Editorial Gazeta do Povo
Toda vez que o Brasil entra em grave crise política ou econômica – e não há como negar que estamos vivendo em uma crise neste momento – volta a discussão sobre a necessidade de o país ter um Plano Nacional de Desenvolvimento (PND), uma exposição completa dos rumos que o governo pretende dar ao país. Recentemente, devido ao alto desgaste do presidente Lula e de seu governo em várias situações, a tese de que um dos problemas do Brasil é a falta de um PND ganhou ainda mais força.
Talvez o clamor por um plano nacional resulte da forma como o governo Lula se comporta. O petista parece tomar medidas e impor políticas criadas no dia anterior, sem histórico, sem planejamento, sem justificativa, sem objetivos e, principalmente, nascidas da cabeça do presidente. Lula fala muito, fala a esmo, de forma improvisada. Se Lula tem um projeto completo definido para o futuro do país, preferiu ocultá-lo da população brasileira.
Quando um governante diz que está preocupado com a pobreza, o desemprego, a inflação, as taxas de juros e o meio ambiente, o que se tem é apenas uma lista de indignações sem função e sem efetividade, pois a questão essencial, que é o problema e sua solução, não vieram juntos. Não basta se indignar; soluções não nascem por geração espontânea, e se um governante quer, de fato, resolver os problemas estruturais que afetam o país, terá de fazer um bom planejamento.
Seria essencial que um governo nacional, ao iniciar o mandato, tivesse um plano elaborado com rigor técnico, deixando explícitos os objetivos gerais, os objetivos específicos, as metas para cada área da vida nacional, as ações executivas previstas, a informação dos custos e as fontes de recursos que seriam mobilizados para tanto.
Não é difícil saber quais são os objetivos principais do país. Crescimento econômico, empregos, melhorar a renda por habitante, manter a inflação dentro da meta, reduzir as desigualdades regionais, reduzir as desigualdades de renda, combater a pobreza, melhorar a educação e a saúde, assim como dos indicadores sociais, são – ou ao menos deveriam ser – metas de qualquer governo. Mas tudo isso, é bom lembrar, deve ser pensado sem aumentar a carga tributária e sufocar a iniciativa privada e o espírito empreendedor.
O ideal seria que todo candidato tivesse um plano detalhando todos esses pontos, além de outros, e que esse plano fosse apresentado durante a campanha eleitoral para orientar a escolha dos eleitores em quem confiar seu voto. Mas sabe-se que são poucos os políticos que se dedicam a essa tarefa. A maioria prefere lançar aos eleitores promessas vazias, com pouca – quando não nenhuma – chance de serem concretizadas.
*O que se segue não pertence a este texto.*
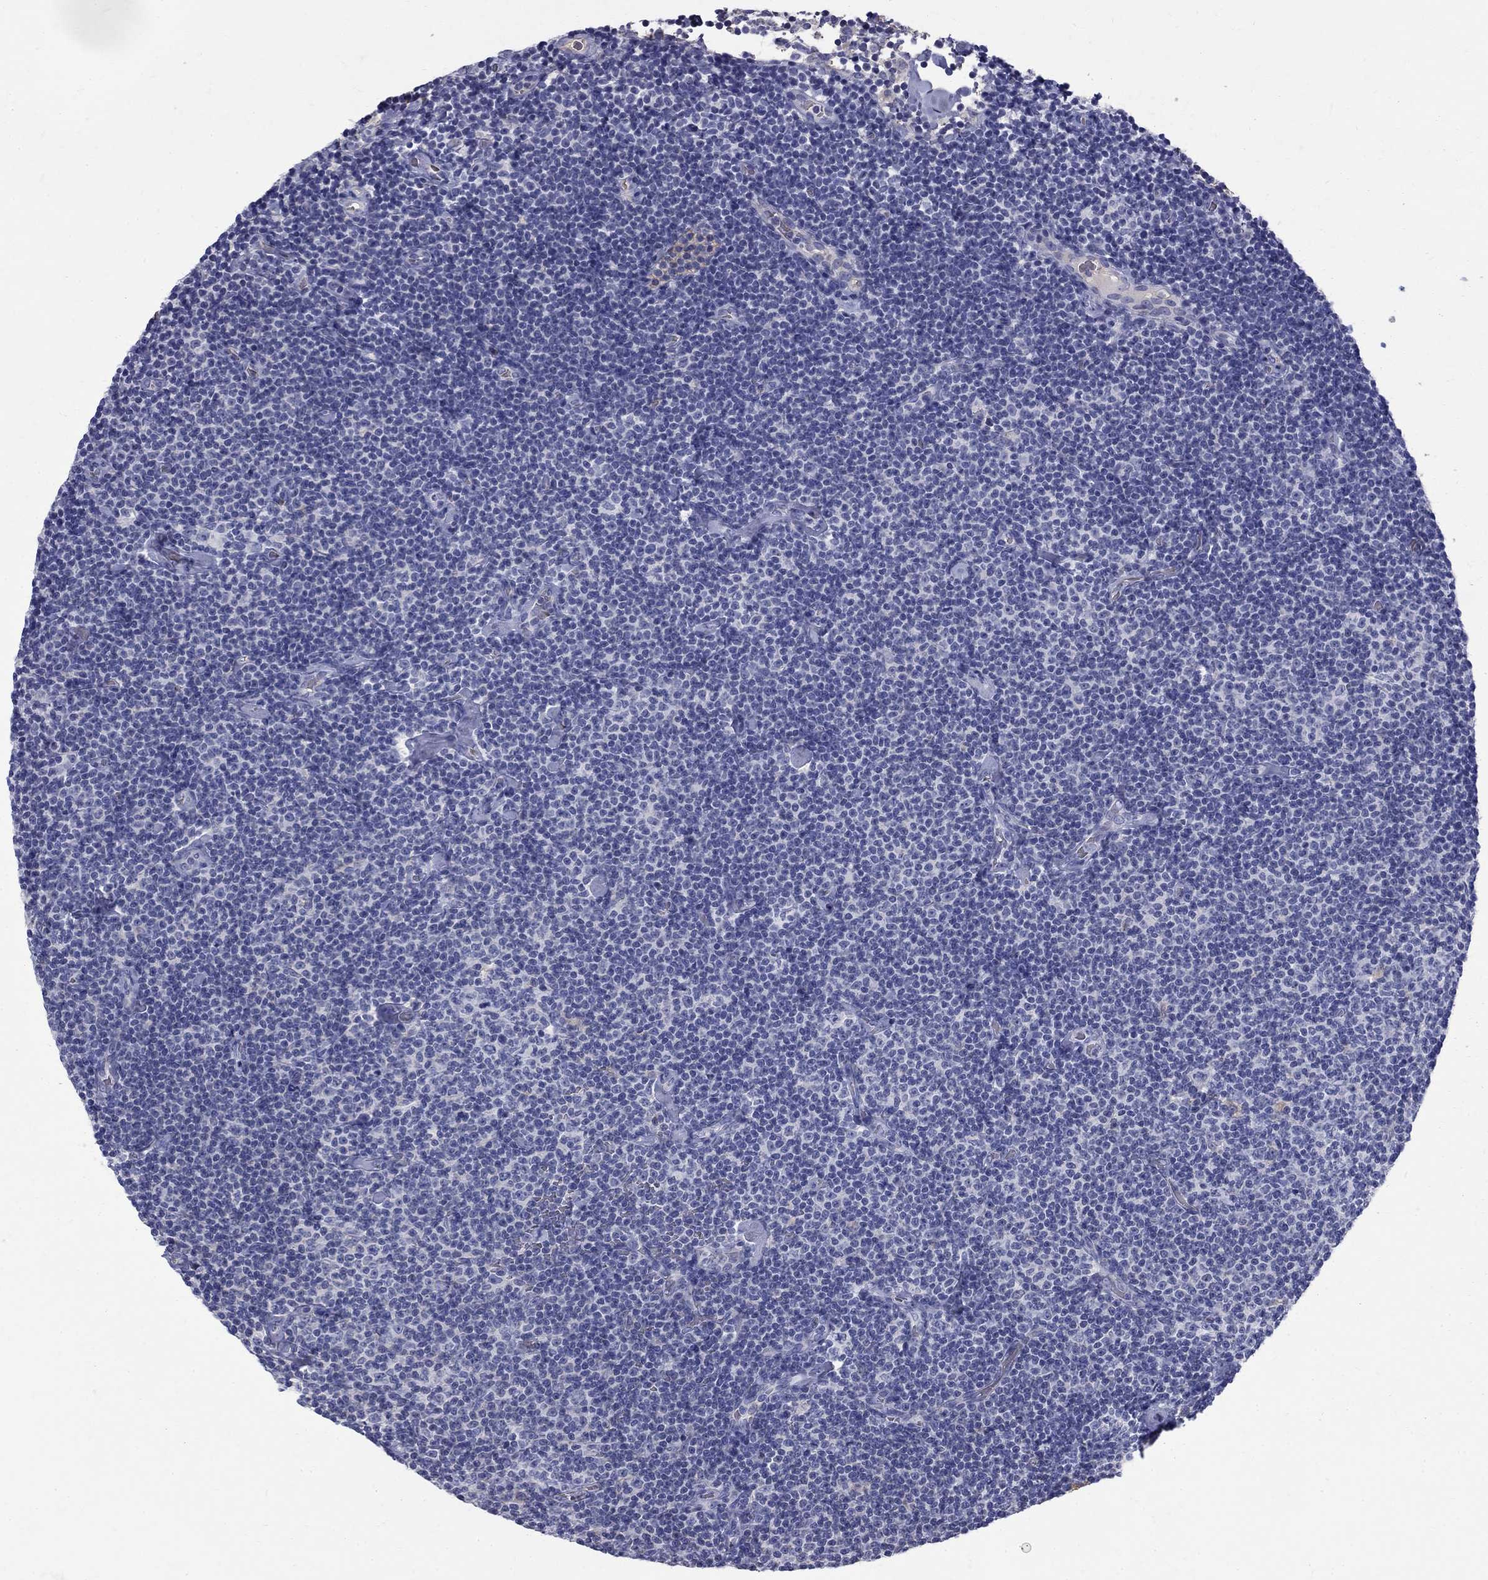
{"staining": {"intensity": "negative", "quantity": "none", "location": "none"}, "tissue": "lymphoma", "cell_type": "Tumor cells", "image_type": "cancer", "snomed": [{"axis": "morphology", "description": "Malignant lymphoma, non-Hodgkin's type, Low grade"}, {"axis": "topography", "description": "Lymph node"}], "caption": "A micrograph of malignant lymphoma, non-Hodgkin's type (low-grade) stained for a protein shows no brown staining in tumor cells. The staining is performed using DAB brown chromogen with nuclei counter-stained in using hematoxylin.", "gene": "AGER", "patient": {"sex": "male", "age": 81}}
Vale alertar que um plano nacional não nasce da imaginação de um político. É preciso obedecer a Constituição Federal, que define a estrutura política, institucional e econômica do país e é o mandamento sob o qual o governo deve administrar e prestar obediência. Se a Constituição diz que o Brasil é um país fundado na democracia política, na economia de mercado, no direito de propriedade privada, nas liberdades e direitos individuais da pessoa humana, está claro que eventual descumprimento por parte dos governantes e demais integrantes dos poderes Executivo, Legislativo e Judiciário deve constituir crime passível de punição e perda do cargo.
Ao longo do tempo, o Brasil teve planos nacionais em vários momentos da história, alguns mais estruturados, outros nem tanto, sendo o já longínquo Plano Real um dos mais notáveis, ao conseguir debelar a hiperinflação que infernizava a vida da nação e tornava quase impossível o sucesso de qualquer plano mais abrangente. Mas, desde então, nossos políticos parecem pouco dispostos a pensar e planejar de fato os rumos que pretendem dar ao país, preferindo navegar a esmo – correndo o risco de naufragar a qualquer momento.
Um plano nacional exige fixar as metas, listar as ações executivas e informar a origem dos meios materiais, humanos e financeiros para sua concretização, o que parece ser cansativo para os nossos políticos. No Brasil de hoje, há discursos e palestras em abundância, entrevistas demais e muita falação dos chefes dos Três Poderes, das autoridades constituídas e dos técnicos do governo, sobre políticas públicas, medidas operacionais e resultados pretendidos. Mas essa montanha de perspectivas, informações e resultados pretendidos nunca chega a ser organizada e esquematizada em um plano nacional.
O resultado disso é o melhor dos mundos para os políticos populistas e demagógicos: a sociedade não acompanha, não avalia, não cobra nem confere o que foi iniciado e concluído, e muito menos exige explicações sobre as promessas não cumpridas. É tudo o que os maus políticos desejam.